-- PROMPT --
Could you turn the material, beginning at the line that contains "Vorheriges Bild anzeigen" and stopping after the line that contains "lässt sich der", into a Markdown table with the columns Row and Material line, one numbered row per line and blank lines left out?

-- GIVEN DATA --
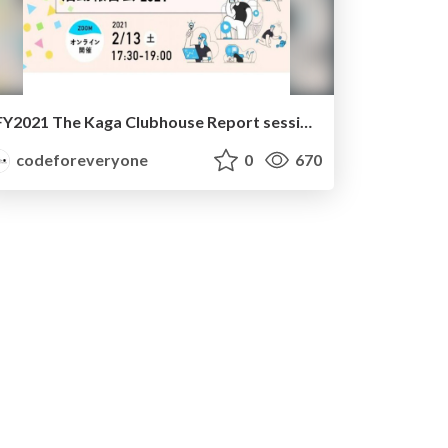
FY2021 The Kaga Clubhouse Report session
codeforeveryone
0
670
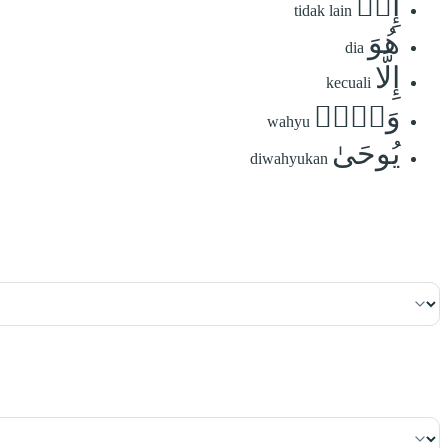
إِنۡ
tidak lain
هُوَ
dia
إِلَّا
kecuali
وَحۡيٞ
wahyu
يُوحَىٰ
diwahyukan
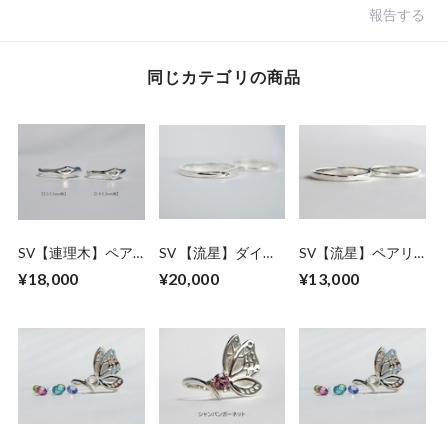
報告する
同じカテゴリの商品
SV【連理木】ペア
SV 【流星】ダイヤ
SV【流星】ペアリ
リング
モンドリング SB-s
ング SB-s
¥18,000
¥20,000
¥13,000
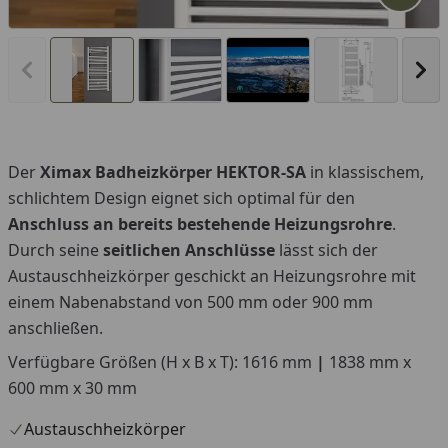
Vorheriges Bild anzeigen
Näc
Der
Ximax Badheizkörper HEKTOR-SA
in klassischem,
You
schlichtem Design eignet sich optimal für den
Anschluss an bereits bestehende Heizungsrohre
.
Durch seine
seitlichen Anschlüsse
lässt sich der
Austauschheizkörper geschickt an Heizungsrohre mit
einem Nabenabstand von 500 mm oder 900 mm
anschließen.
Verfügbare Größen (H x B x T): 1616 mm
|
1838 mm x
600 mm x 30 mm
Austauschheizkörper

-- SOLUTION BELOW --
| Row | Material line |
|---|---|
| 1 | Vorheriges Bild anzeigen |
| 2 | Näc |
| 3 | Der |
| 4 | Ximax Badheizkörper HEKTOR-SA |
| 5 | in klassischem, |
| 6 | You |
| 7 | schlichtem Design eignet sich optimal für den |
| 8 | Anschluss an bereits bestehende Heizungsrohre |
| 9 | . |
| 10 | Durch seine |
| 11 | seitlichen Anschlüsse |
| 12 | lässt sich der |